Of course, the autobus needs to make the time cut, so it’s certainly not a coffee shop ride at the back of the race. Survival in the autobus is an ever evolving game of maths, diplomacy and politics. Mathematically speaking, one must ‘guesstimate’ what the time of the leaders will be, then by applying the time cut of 8 % for a flat stage, 15% for a hilly stage, or 20% for a god awful death march through the mountains, you work out how long you have to complete the stage. The politics comes into play if you suspect you may not make the cut; from this stage it is in every riders interest to keep the gruppetto as large as possible as the organisers will be reluctant to cut large amounts of riders from the race. The riders essentially take the organisers hostage to their want for an exciting race, that final circuit race through the city wouldn’t be so spectacular with 30 riders would it now? Sometimes as a rider you have to play it smart. Unfortunately some cyclists’ mathematical ability and general sense of logic are poorly lacking; there where times when riders would roll a turn in the gruppetto and try to smash everyone’s legs off, even when making time cut was a certainty. It was at this stage that all diplomacy between fellow passengers of the bus eviscerated.

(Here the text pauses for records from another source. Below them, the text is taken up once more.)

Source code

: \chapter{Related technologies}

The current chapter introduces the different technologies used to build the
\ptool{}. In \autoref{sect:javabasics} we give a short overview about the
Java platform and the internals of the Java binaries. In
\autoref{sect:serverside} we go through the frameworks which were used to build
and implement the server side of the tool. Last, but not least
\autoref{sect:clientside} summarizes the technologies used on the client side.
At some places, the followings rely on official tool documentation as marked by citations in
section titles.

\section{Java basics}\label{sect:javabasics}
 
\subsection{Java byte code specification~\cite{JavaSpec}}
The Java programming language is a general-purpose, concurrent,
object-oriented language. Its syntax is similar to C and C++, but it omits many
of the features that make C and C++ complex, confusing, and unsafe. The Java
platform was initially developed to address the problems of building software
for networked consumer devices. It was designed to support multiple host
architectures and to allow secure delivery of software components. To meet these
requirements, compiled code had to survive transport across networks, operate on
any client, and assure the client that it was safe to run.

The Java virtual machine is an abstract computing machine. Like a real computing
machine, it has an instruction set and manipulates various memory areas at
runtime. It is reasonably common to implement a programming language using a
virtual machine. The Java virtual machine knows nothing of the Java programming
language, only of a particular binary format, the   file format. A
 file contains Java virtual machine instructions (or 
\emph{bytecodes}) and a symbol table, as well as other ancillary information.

At one stage a certain rider, let’s say, ‘Rider A’, was furious at our lack of enthusiasm for keeping the pace high. By furious I mean an avalanche of abuse, in more than one dialect, was angrily thrust in my general direction. I am sure if I understood any of it I would have been highly offended but I guess ignorance is bliss. Fortunately, many other passengers of the bus served to remind ‘Rider A’ that we in fact had at least 40 minutes to finish off a downhill run of 10 kilometres to the finish. It was also deemed imperative to inform ‘Rider A’ that the real race was 5 kilometres or thereabouts up the road and if ‘Rider A’ had so much energy what was he doing riding with a bunch of exhausted skeletons who have spent more time on the toilet than on the bike in the last week. We could not absorb any essential nutrients let alone digest what ‘Rider A’ was serving up. So if ‘Rider A’ saw it possible would he please excuse himself from our presence with great haste. ‘Rider A’ was not very popular than day.
In future races I hope to give some insight from the front of the race, if, however, this proves not to be the case, I hope I can continue to cover my tracks with a smokescreen of humour as I have done so far.
If you ever have the chance, go to Qinghai Lake, it really is breathtaking. I shit you not.